Thirteen orders of Siwalik mammals have been identified, with well sampled subintervals typically having 50 or more species. Despite the ordinal diversity, however, most Siwalik mammal species belong to just three orders: rodents, artiodactyls, and perissodactyls. Among the larger mammals, the bovids and equids are the most common and have the most species, while the murid and cricetid rodents dominate the small mammal assemblages. These Siwalik abundance and diversity patterns differ markedly from those of the Paleogene and are a result of Neogene radiations in these four families and extinction of Paleogene groups.
Between 18 and 7 Ma species diversity varies considerably. Among artiodactyls and rodents the number of species first increases between 15 and 13 Ma and then falls after 12 Ma. Significant changes in relative abundance are also known, including an increase in the abundance of bovids between 16.5 and 15 Ma and a very abrupt increase of murids at 12 Ma.

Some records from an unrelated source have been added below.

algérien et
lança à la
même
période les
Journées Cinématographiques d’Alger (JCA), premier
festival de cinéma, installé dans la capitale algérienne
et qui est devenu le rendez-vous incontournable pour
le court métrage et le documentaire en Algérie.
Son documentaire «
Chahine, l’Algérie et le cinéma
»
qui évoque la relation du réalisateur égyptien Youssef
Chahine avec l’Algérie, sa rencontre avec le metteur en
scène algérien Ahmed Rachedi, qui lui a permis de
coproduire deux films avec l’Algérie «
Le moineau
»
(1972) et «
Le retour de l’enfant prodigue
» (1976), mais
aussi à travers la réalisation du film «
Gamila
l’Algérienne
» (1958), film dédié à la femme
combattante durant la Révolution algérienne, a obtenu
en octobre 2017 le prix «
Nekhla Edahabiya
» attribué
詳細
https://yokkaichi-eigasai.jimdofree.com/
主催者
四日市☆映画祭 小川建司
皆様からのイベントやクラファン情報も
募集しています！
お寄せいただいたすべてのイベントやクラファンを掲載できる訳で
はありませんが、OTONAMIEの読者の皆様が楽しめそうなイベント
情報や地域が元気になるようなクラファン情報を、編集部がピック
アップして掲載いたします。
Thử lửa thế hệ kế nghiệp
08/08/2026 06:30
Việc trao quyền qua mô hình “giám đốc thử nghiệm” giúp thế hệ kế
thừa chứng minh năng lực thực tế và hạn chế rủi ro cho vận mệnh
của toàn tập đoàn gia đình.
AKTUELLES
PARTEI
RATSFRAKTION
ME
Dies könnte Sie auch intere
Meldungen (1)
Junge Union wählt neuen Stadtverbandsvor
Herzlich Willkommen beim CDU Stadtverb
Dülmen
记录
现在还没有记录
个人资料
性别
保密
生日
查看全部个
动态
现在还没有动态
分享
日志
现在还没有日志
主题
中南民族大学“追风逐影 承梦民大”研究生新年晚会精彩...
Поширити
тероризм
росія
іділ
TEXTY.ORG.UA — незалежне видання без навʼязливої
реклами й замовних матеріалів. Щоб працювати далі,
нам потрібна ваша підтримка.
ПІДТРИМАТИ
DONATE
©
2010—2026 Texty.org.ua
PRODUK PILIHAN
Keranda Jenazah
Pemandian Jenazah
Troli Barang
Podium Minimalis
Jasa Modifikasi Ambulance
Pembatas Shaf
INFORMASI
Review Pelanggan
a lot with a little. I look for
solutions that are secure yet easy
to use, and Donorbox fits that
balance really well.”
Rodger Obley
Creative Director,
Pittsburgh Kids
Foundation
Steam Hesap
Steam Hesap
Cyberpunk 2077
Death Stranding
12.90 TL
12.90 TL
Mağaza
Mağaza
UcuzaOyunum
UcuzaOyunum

Data on stratigraphic ranges of rodents and artiodactyls show that faunal change in the Siwaliks was episodic, occurring as short intervals with high turnover, followed by longer periods with considerably less change. Maxima of first appearances occur at approximately 13.5 and 8.5 Ma, while maxima of last appearances come at 12.0, 9.5, and 8.0 Ma. It is thus apparent that in the Siwaliks increased extinction did not accompany or closely follow maxima of first appearances.
Correlations of these faunal events to global climatic trends are ambiguous. However, it is apparent that the middle Miocene diversification of Siwalik faunas occurred during a period of global cooling, while the late Miocene decline in diversity preceded a second episode of cooling and increasing aridity.